Article 12 of The Chicago Statement on Biblical Inerrancy reads as follows:

We affirm that Scripture in its entirety is inerrant, being free from all falsehood, fraud, or deceit.

We deny that Biblical infallibility and inerrancy are limited to spiritual, religious, or redemptive themes, exclusive of assertions in the fields of history and science. We further deny that scientific hypotheses about earth history may properly be used to overturn the teaching of Scripture on creation and the flood.

In other words, the creators of the doctrine of inerrancy would say it is inappropriate for sound reason and historical and scientific evidence to trump a story written by ancient people regarding the origins of the earth and of humanity. Despite all of the evidence to the contrary, holding to inerrancy forces Evangelicals to reject a scientific theory that has been proven and tested by scientists for decades.

in-a-book
David Hayward – http://nakedpastor.com

This is not to mention the fact that the term “inerrancy” is found nowhere in the biblical text itself, nor is the idea that every word of the biblical text must be historically factual for it to retain its authority within Christianity. To say that the writings within the Bible are inerrant (and must be to maintain its authority in matters of faith and practice) imposes particularly modern ways of thinking onto a book of ancient writings. The Bible was never meant to conform to this kind of modern scrutiny. It can’t, and we shouldn’t expect it to.

Evolution & Adam

If we lose the idea that the Bible is inerrant, but still remain adamant about its authority for matters of faith and practice, this means that we still need to figure out what to do with the Genesis creation account(s) and particularly the story of Adam – if we are to accept evolution as true. Just as the discovery of a heliocentric galaxy shook the foundations of pre-modern Christianity, but is now widely accepted because of our misunderstanding of what the Bible meant in certain places, the same can be said for the discovery and acceptance of evolution and its relation to our understanding of God and Scripture.funny-Adam-Eve-white-evolution

In general, biblical scholars date the writing and compilation of much of the Hebrew Bible to the exilic and post-exilic periods. (VERY) Broadly speaking, after being kicked out of their land, Israel needed to find a way to maintain its identity as the people of Yahweh and their relationship to God. As such, the creation account in Genesis – and particularly Genesis 2 and 3 – reveals Adam as a type of “proto-Israel.” In other words, the story of Adam can be better understood as Israel attempting to understand itself and its actions through a mythological character (where myth is an ancient, pre-scientific way of understanding origins – see Peter Enns, Inspiration and Incarnation).

The parallels between Israel’s history and the story of Adam are pretty stark. Enns shows a few of the parallels at BioLogos:

Israel’s history as a nation can be broken down as follows:

    • Israel is “created” by God at the exodus through a cosmic battle (gods are defeated and the Red Sea is “divided”);
    • The Israelites are given Canaan to inhabit, a lush land flowing with milk and honey;
    • They remain in the land as long as they obey the Mosaic law;
  • They persist in a pattern of disobedience and are exiled to Babylon.

Records supplied:
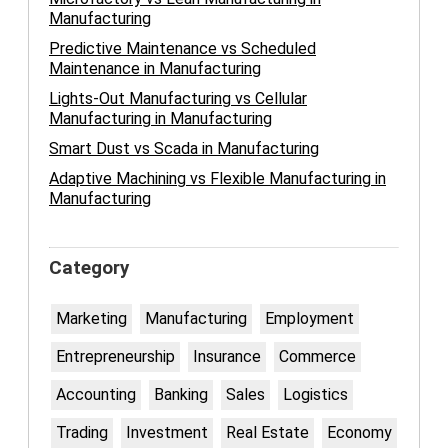
Manufacturing
Predictive Maintenance vs Scheduled
Maintenance in Manufacturing
Lights-Out Manufacturing vs Cellular
Manufacturing in Manufacturing
Smart Dust vs Scada in Manufacturing
Adaptive Machining vs Flexible Manufacturing in
Manufacturing
Category
Marketing
Manufacturing
Employment
Entrepreneurship
Insurance
Commerce
Accounting
Banking
Sales
Logistics
Trading
Investment
Real Estate
Economy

Task requirements:
From the text on biblical inerrancy, reproduce word for word the portion that begins at the words "Israel’s history as" and stops after the words "exiled to Babylon.".

Result:
Israel’s history as a nation can be broken down as follows:

    • Israel is “created” by God at the exodus through a cosmic battle (gods are defeated and the Red Sea is “divided”);
    • The Israelites are given Canaan to inhabit, a lush land flowing with milk and honey;
    • They remain in the land as long as they obey the Mosaic law;
  • They persist in a pattern of disobedience and are exiled to Babylon.